The Supreme Court yesterday ruled unanimously that courts cannot require the Food and Drug Administration to ensure that injections used to execute death row inmates are "safe and effective."

The decision overturns a 1983 ruling by a federal appeals court here that temporarily had blocked states from using lethal drugs until they were tested by the FDA. Chief Justice Warren E. Burger had blocked that ruling pending a full review by the high court.

In another case, the court ruled, 5 to 4, that the U.S. Court of Appeals for the Federal Circuit has the power to review decisions by the Office of Personnel Management and the Merit Systems Protection Board that deny retirement benefits to federal employes.

The court also ruled, 8 to 1, that federal appeals courts can review decisions by the Nuclear Regulatory Commission not to suspend the licenses of nuclear power plants.

Lethal injections, permitted in about 15 states, have been used eight times in executions since the Supreme Court reinstated capital punishment nine years ago.

The latest use occurred last week in Texas. In that case, it took an orderly more than 30 minutes to find a vein in the arm of a convicted murderer in which to insert a needle because, officials said, his veins had collapsed from drug abuse. Witnesses said the man died calmly once the needle was inserted.

Death row inmates in Texas and Oklahoma had asked the FDA to review the drugs, saying that they had not been approved for such use and that it was likely they would not cause a quick, painless death.

The FDA declined to review the drugs, saying it had the discretion to decide not to do so. But U.S. Court of Appeals Judge J. Skelly Wright ordered the agency to study the drugs to ensure that prisoners would not suffer cruel or unusual pain during an execution.

Justice William H. Rehnquist, writing for the court yesterday, said agencies, like prosecutors, have substantial discretion in deciding when to launch investigations, such as the drug study. The court said judges, as a general rule, should not overturn those decisions unless Congress has indicated that an agency's discretion is limited. The case is Heckler v. Chaney.

The retirement benefits case came after the OPM denied retirement disability pay to a civilian Navy employe, saying that his chronic bronchitis was not severe enough for him to qualify.

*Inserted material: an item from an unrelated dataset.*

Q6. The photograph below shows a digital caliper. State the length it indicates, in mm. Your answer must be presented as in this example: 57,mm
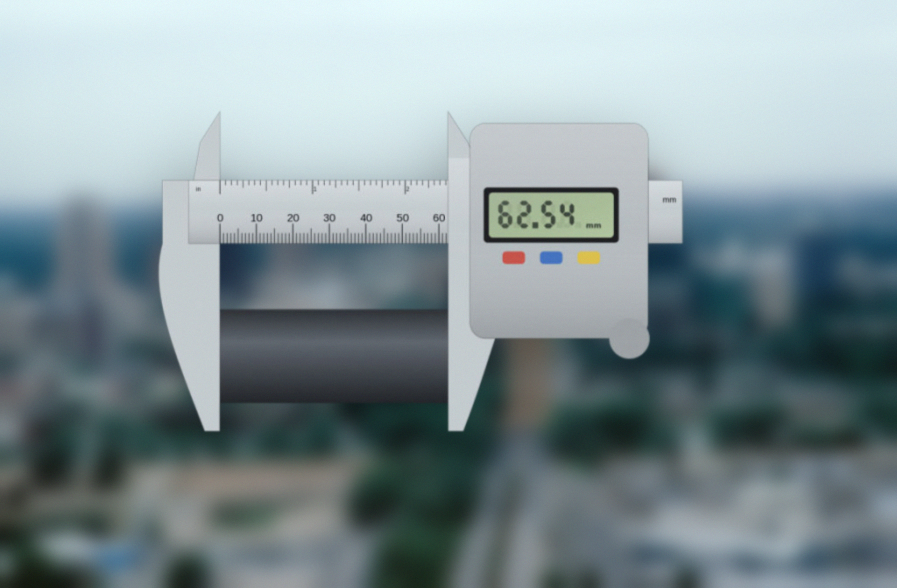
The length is 62.54,mm
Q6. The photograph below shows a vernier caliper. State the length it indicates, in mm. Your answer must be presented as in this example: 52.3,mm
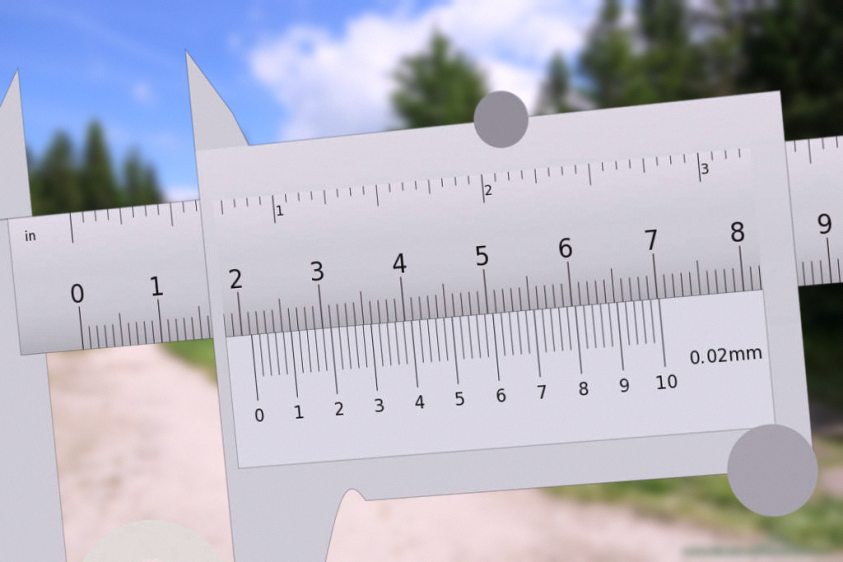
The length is 21.2,mm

The man's appeal to the MSPB was turned down and the U.S. Court of Appeals for the Federal Circuit said Congress had declared that MSPB decisions were final and not subject to court review.

Justice William J. Brennan, writing for the majority, said that although the appeals court could not review factual issues, it had the power to review MSPB and OPM decisions if legal issues were raised.

Michael J. Kator, an attorney for the 500,000-member National Association of Retired Federal Employes, said the case could reach beyond the issue of court review of disability retirements.

The appeals court had ruled previously "with a view that its powers in reviewing the MSPB were limited," Kator said. "I think this ruling will mean that the Federal Circuit is going to have to keep an eye on the MSPB."

Justice Byron R. White, writing in dissent, said the law made clear that Congress intended to block judicial review of MSPB decisions.

The case is Lindahl v. Office of Personnel Management.

In the nuclear plant case, Florida Power & Light Co. v. Lorion, a woman wrote the NRC in 1981 about her concerns over safety at a nuclear reactor near her home outside of Miami. She asked the NRC to investigate, but the commission declined.

The federal appeals court here declined to intervene, saying it lacked the power to do so.